SELECTED EXTRACT START

In the schema of the units table you'll see that there is the waveforms column which is of type VectorData to store the actual data values along with two optional waveforms_index and waveforms_index_index columns to describe how the waveforms data needs to be divided.

I believe the following tutorial illustrates how ragged arrays work in MatNWB

https://neurodatawithoutborders.github.io/matnwb/tutorials/html/ecephys.html#H_97F533F8

In this example for spike_times there is only one VectorIndex column. Depending on your use case you may need two VectorIndex columns for the waveforms, but the principle is the same.

[GoktugAlkan]

Thanks @oruebel. Acutally I tried this already step-by-step but there was an error message stating that it was not possible to resolve the references waveforms_index_index and waveforms_index. I'll try to send a toy code where I tried to implement this and also the error message corresponding to this.

I think the problem might also be solved by finding a place/field inside the nwb file where I could store a customized DynamicTable object. In the nwb.acquisition field, storing a DynamicTable object is not possible. In the nwb.processing field, it is also not possible. Storing a customized DynamicTable object would eventually be the most elegant way for our case.

SELECTED EXTRACT END
RAW DATA START

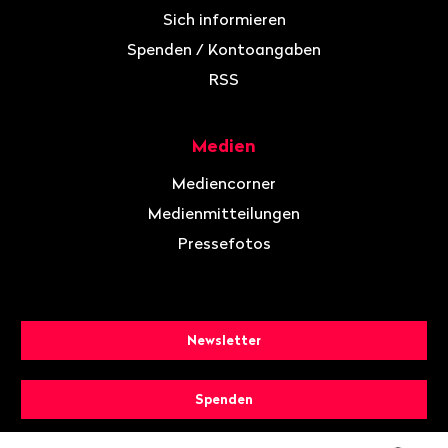
Sich informieren
Spenden / Kontoangaben
RSS
Medien
Mediencorner
Medienmitteilungen
Pressefotos
Newsletter
Spenden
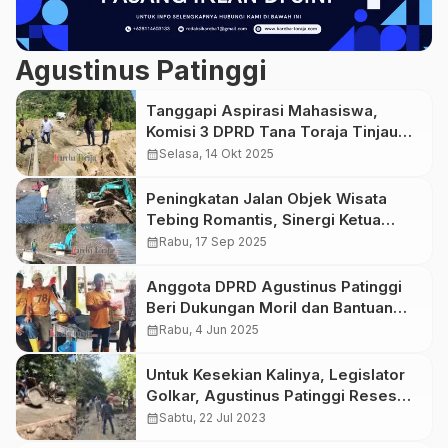
Agustinus Patinggi
Tanggapi Aspirasi Mahasiswa,
Komisi 3 DPRD Tana Toraja Tinjau
Jalan Poros Simbuang-Mappak
calendar_month
Selasa, 14 Okt 2025
Peningkatan Jalan Objek Wisata
Tebing Romantis, Sinergi Ketua
Komisi 3 DPRD, BPBD dan PUTR
calendar_month
Rabu, 17 Sep 2025
Tana Toraja
Anggota DPRD Agustinus Patinggi
Beri Dukungan Moril dan Bantuan
Sembako untuk Korban Tanah
calendar_month
Rabu, 4 Jun 2025
Bergerak di Rano
Untuk Kesekian Kalinya, Legislator
Golkar, Agustinus Patinggi Reses
dengan Cara Perbaiki Jalan
calendar_month
Sabtu, 22 Jul 2023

RAW DATA END

_EXERCISE REQUIREMENTS_.
1. In the MatNWB forum thread, what type is the waveforms column in the units table?
2. Please write the next part of the MatNWB forum thread, starting after its last sentence.

_RESPONSE LIST_.
1. VectorData

2.
[oruebel]

@bendichter thoughts?

[GoktugAlkan]

I was able to figure out a solution, which looks as follows:

1. Create a dynamic table object (called my_table in the code) with columns spikeTimes (timestamps of detected spikes), waveforms (time-series of detected waveforms), and labels (name of unit and electrode that the detected waveforms correspond to).
2. Create a ProcessingModule by executing processing_module = types.core.ProcessingModule('description', 'waveforms').
3. Write my_table into processing_module.dynamictable by executing processing_module.dynamictable.set('spikeTable', my_table).
4. Add the processing module to the nwb file by executing nwb.processing.set('spikeInfo', behavior_processing_module).
5. Store nwb file.

This procedure is working right now. The table looks as in the attached picture and suits our needs well. Note that the table corresponds to a demo/invented dataset.

[GoktugAlkan]

I have just noticed that with the approach from my previous post, everything works fine, i.e., you can store the nwb file and read it again without any problems and any loss of data.

But when I try to read the same nwb file in python, the table cannot be constructed.

Do you have an idea why a working nwb file created with matnwbcauses a problem in pynwb?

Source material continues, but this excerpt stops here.